De la conscience à l’action


Par où commencer ? « Tout part d’une transformation en profondeur de chacun d’entre nous », estime le cinéaste. Arrêter de se conformer à ce qu’on croit être la nature humaine, retrouver le lien aux autres et à la nature, cultiver l’être plutôt que l’avoir… « A partir de ce changement intérieur, l’action suit naturellement. »
« Le changement vient de millions d’actes apparemment insignifiants, repris et imités par d’autres,
poursuit l’historien Howard Zinn. L’histoire montre que l’émergence progressive d’une conscience, lorsqu’elle atteint un nombre critique de gens, finit par lancer un mouvement suffisamment fort pour changer la donne. » La non-violence marche : les suffragettes, Gandhi et Martin Luther King en sont la preuve. « L’amour peut être une force puissante, applicable en politique. »
Si on s’y met tous, le matérialisme et l’individualisme cesseront petit à petit d’être la panacée, l’économie redeviendra un « outil pour assurer le bien-être et la sécurité des gens » plutôt qu’un « sport monétaire », espère Tom Shadyac.
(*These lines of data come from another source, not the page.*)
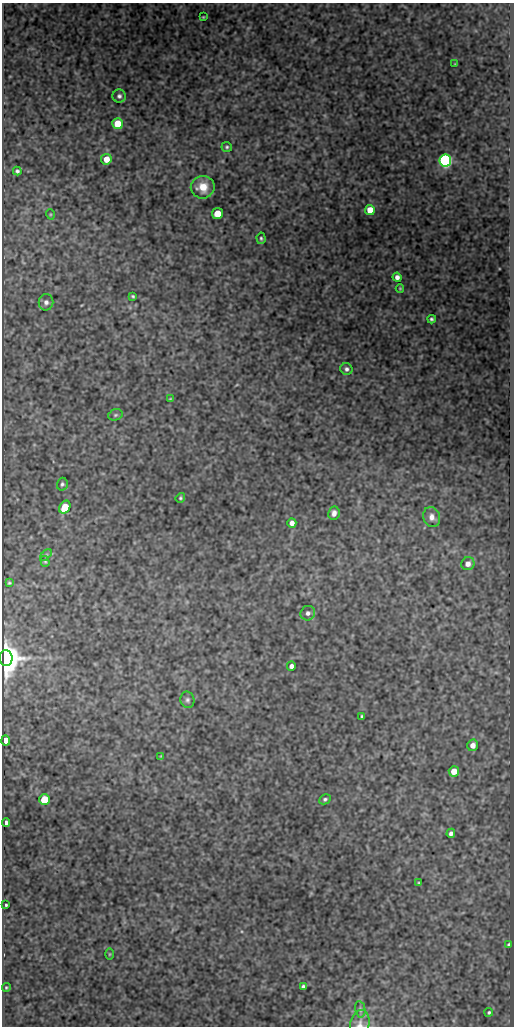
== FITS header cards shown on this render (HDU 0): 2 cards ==
NAXIS1  =                  512
NAXIS2  =                 1024

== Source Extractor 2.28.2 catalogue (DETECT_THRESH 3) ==
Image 512 x 1024 px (HDU 0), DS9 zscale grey, 1 PNG px = 1 image px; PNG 516 x 1028 px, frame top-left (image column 1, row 1024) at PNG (2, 3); each listed source drawn as its Kron ellipse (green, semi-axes under 4 px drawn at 4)
Background 323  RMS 0.8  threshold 2.39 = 3 sigma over >= 5 px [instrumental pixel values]
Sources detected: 53; all 53 listed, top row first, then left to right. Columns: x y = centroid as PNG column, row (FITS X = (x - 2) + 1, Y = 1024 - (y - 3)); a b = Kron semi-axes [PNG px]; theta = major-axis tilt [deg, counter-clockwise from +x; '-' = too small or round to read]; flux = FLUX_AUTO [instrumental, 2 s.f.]
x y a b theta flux
203 17 3 2 - 46
455 64 3 2 - 42
119 96 6 6 - 160
118 124 5 5 - 1200
227 147 5 5 - 90
106 159 5 5 - 670
445 161 6 6 - 17000
17 171 4 3 - 110
203 187 12 11 - 890
370 210 5 5 - 850
50 214 5 3 - 51
217 214 5 5 - 1000
261 238 6 4 -86 91
397 277 4 4 - 230
400 288 4 3 - 57
133 296 4 3 - 78
46 302 8 7 - 210
432 319 4 4 - 110
346 369 6 5 - 160
170 399 4 3 - 48
115 415 7 5 16 100
62 484 6 5 - 120
180 498 5 4 - 81
65 507 7 5 62 1300
334 513 7 5 79 240
432 517 10 8 -70 360
292 523 4 4 - 280
46 555 7 4 46 83
45 561 5 4 - 74
468 564 7 6 - 350
9 583 3 3 - 66
308 613 7 7 - 210
6 658 8 6 -88 100000
291 666 4 4 - 220
187 700 8 7 - 160
362 716 4 3 - 83
6 740 5 4 - 780
473 745 6 5 - 370
161 756 4 3 - 42
454 771 5 5 - 700
325 799 6 4 28 110
44 800 5 5 - 2100
6 823 4 3 - 170
451 833 5 4 - 170
419 883 4 4 - 61
6 905 3 3 - 73
508 944 4 3 - 61
109 954 6 4 89 58
303 986 4 4 - 120
6 987 4 4 - 69
360 1009 8 5 -80 130
489 1012 4 4 - 80
360 1024 14 9 77 360
At the frame edge (FLAGS 8, measured only in part): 1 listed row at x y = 360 1024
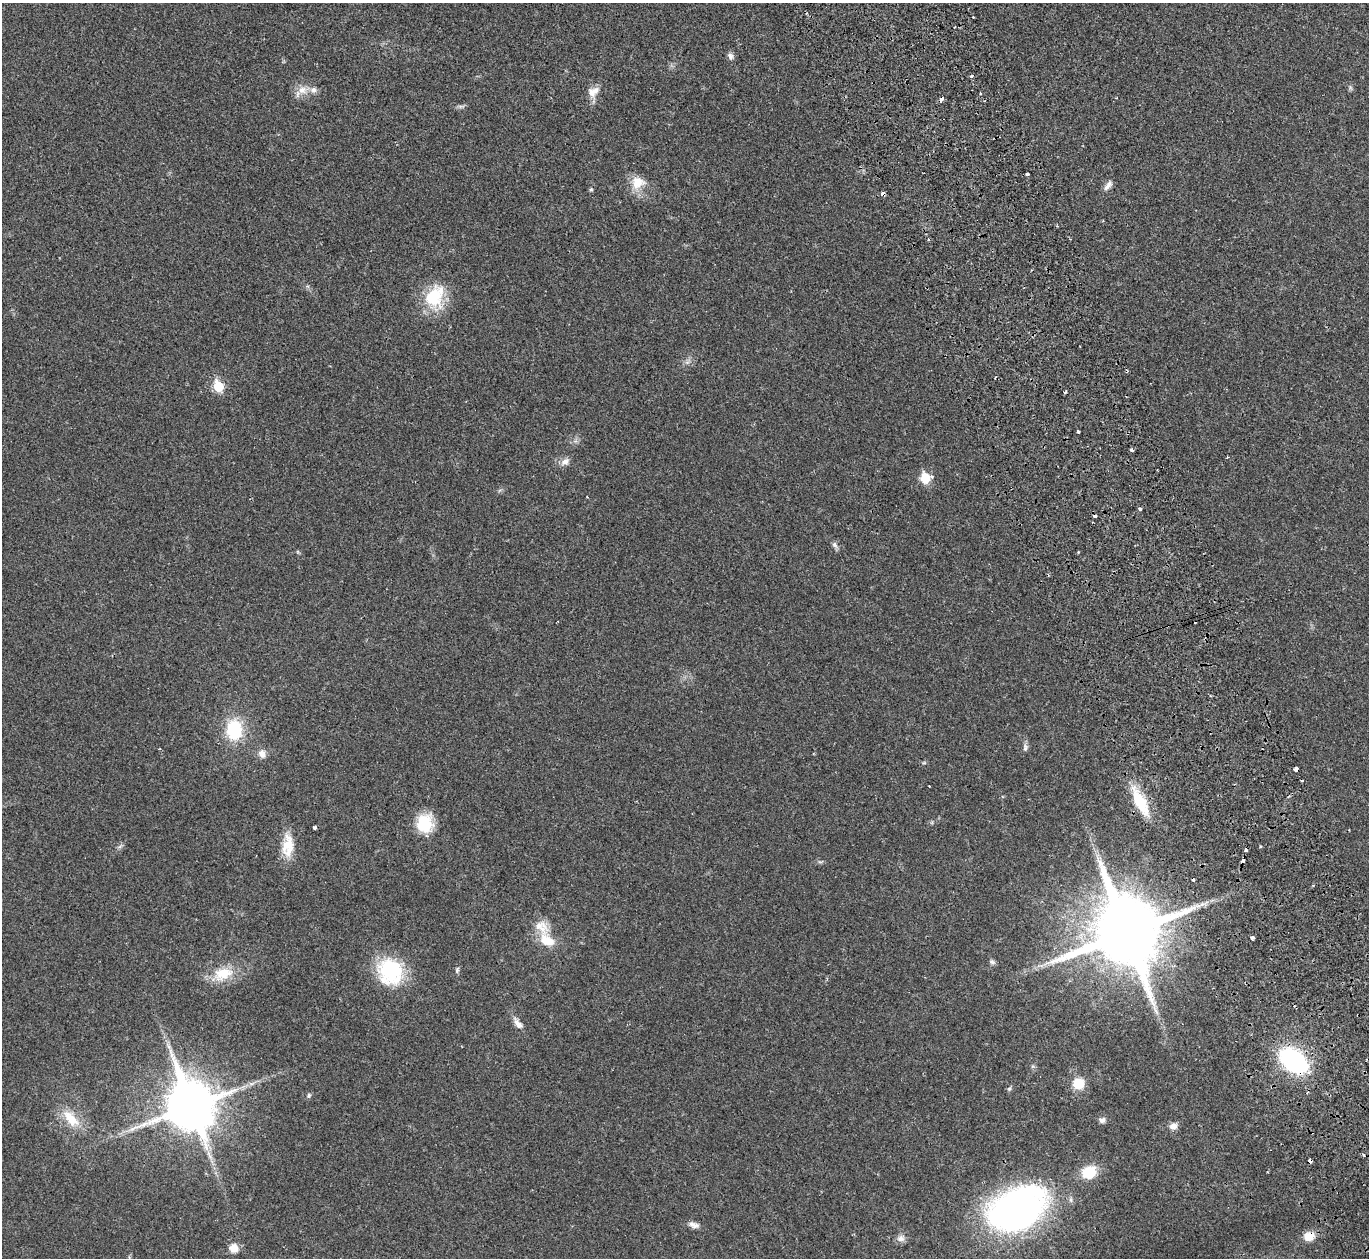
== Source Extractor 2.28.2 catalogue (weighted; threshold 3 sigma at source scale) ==
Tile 6 of 4 x 4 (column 2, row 2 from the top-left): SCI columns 1423-2789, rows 2693-3948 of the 5582 x 5510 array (HDU 1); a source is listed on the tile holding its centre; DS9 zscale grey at full resolution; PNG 1371 x 1260 px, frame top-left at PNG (2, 3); no overlay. Shown black and unused: <1% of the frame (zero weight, under 2 of 3 exposures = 3% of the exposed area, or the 3 px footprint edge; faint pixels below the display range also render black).
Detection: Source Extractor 2.28.2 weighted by HDU 2 'WHT'; one run over the whole footprint, this tile lists its part. Background 0.0176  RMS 0.004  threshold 0.018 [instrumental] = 3 sigma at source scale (4.5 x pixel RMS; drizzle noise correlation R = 1.50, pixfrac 1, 0.05/0.05 arcsec/px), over >= 5 px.
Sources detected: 74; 2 too faint to see at this stretch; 1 inside a brighter object's white glare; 10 cosmic-ray / hot-pixel residue — not listed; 3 inside a brighter listed object's ellipse — not listed separately; the other 58 listed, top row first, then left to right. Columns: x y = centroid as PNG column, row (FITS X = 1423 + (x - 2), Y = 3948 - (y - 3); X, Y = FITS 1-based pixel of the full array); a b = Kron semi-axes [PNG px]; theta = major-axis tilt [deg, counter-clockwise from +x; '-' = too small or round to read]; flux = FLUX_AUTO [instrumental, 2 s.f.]
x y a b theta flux
954 27 3 3 - 0.36
730 56 10 7 -62 1.4
971 76 3 3 - 0.96
302 90 19 11 16 4.5
592 93 19 8 -65 3
941 100 6 4 61 2
461 106 11 4 4 0.93
1027 174 3 3 - 1.1
638 183 19 17 14 6.9
1108 185 15 7 54 2.1
591 189 5 4 - 0.56
883 193 4 3 - 3
928 239 3 2 - 0.39
434 294 29 26 41 17
218 386 6 5 - 22
1078 432 3 3 - 0.97
1131 450 3 3 - 1.4
1228 457 3 2 - 0.31
565 462 12 9 33 2.4
925 478 6 6 - 17
587 497 2 2 - 0.23
1140 509 3 3 - 2.2
835 545 11 6 -55 1.3
234 730 19 15 -87 22
1025 748 12 6 -89 1.3
262 754 11 10 - 2.7
1296 769 4 4 - 3.4
1140 802 39 13 -63 15
425 823 20 18 88 14
314 828 3 3 - 1.9
288 845 29 16 84 9.2
120 846 8 4 37 0.81
1260 846 4 3 - 0.38
1126 933 21 19 -68 4700
1252 938 4 3 - 1.5
546 940 20 14 -36 8.5
992 962 9 6 -28 0.99
457 970 8 5 79 0.83
390 971 32 29 -55 27
223 974 28 18 21 11
518 1023 18 8 -52 2.9
168 1046 11 4 -57 1.3
1293 1061 23 14 -38 64
251 1083 9 4 9 1.3
1078 1083 10 10 - 9.1
1009 1089 7 4 53 0.68
309 1095 7 6 - 0.78
191 1106 16 14 -68 2200
71 1118 29 14 -47 9.8
1102 1120 9 7 -3 1.5
1173 1126 10 9 - 2.3
1310 1161 4 4 - 2
1089 1172 17 13 28 10
1019 1208 55 37 25 160
694 1225 14 7 -17 2.1
1309 1236 13 11 16 4.6
901 1238 11 10 - 2.1
234 1248 13 12 - 3.5
Overlapping masked pixels (flux is a lower limit): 8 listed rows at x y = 941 100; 883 193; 1296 769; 1140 802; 1126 933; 1293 1061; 1310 1161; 1309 1236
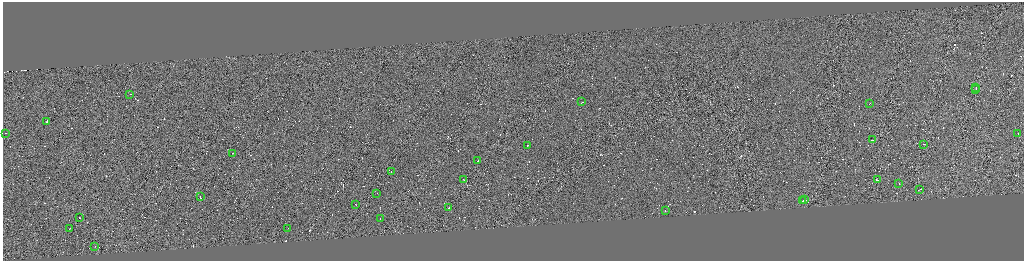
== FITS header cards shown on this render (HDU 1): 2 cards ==
NAXIS1  =                 4085
NAXIS2  =                 1034

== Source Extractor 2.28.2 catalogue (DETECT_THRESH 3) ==
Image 4085 x 1034 px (HDU 1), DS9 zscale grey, zoomed out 1/4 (1 PNG px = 4 x 4 image px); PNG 1026 x 263 px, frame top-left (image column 3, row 1034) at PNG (3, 2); each listed source drawn as its Kron ellipse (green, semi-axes under 4 px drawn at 4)
Background 0.922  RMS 4.1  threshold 12.4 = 3 sigma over >= 5 px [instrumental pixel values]
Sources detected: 715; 685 cannot appear on this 1/4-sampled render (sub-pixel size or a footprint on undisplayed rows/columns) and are neither listed nor drawn; the other 30 listed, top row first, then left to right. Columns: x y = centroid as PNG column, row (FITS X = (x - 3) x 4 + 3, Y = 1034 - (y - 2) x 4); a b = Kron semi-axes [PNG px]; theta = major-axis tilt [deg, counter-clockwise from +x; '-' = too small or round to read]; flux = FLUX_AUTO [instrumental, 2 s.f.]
Six ans après son accident, lui reste fidèle à ses choix. Il se déplace à vélo, enseigne sa vision du monde à l’université du coin, reverse tous les bénéfices de I AM à la Fondation qu’il a créée, en faveur des plus défavorisés. Après s’être mis en retrait d’Hollywood, il a repris les chemins des studios, pour réaliser le remake d’Intouchables (actuellement en tournage). Une comédie centrée sur la compassion… pour laquelle une grosse partie de sa rémunération à huit chiffres sera versée sur un compte philanthropique.
« Une voix intérieure me dit parfois que je suis fou d’avoir renoncé au luxe qui m’était offert pour adopter un style de vie que la société ne considère pas comme une réussite, mais pour moi, c’est presque l’inverse, conclut le réalisateur. Comme dit Gandhi : vis simplement, pour que d’autres puissent simplement vivre. »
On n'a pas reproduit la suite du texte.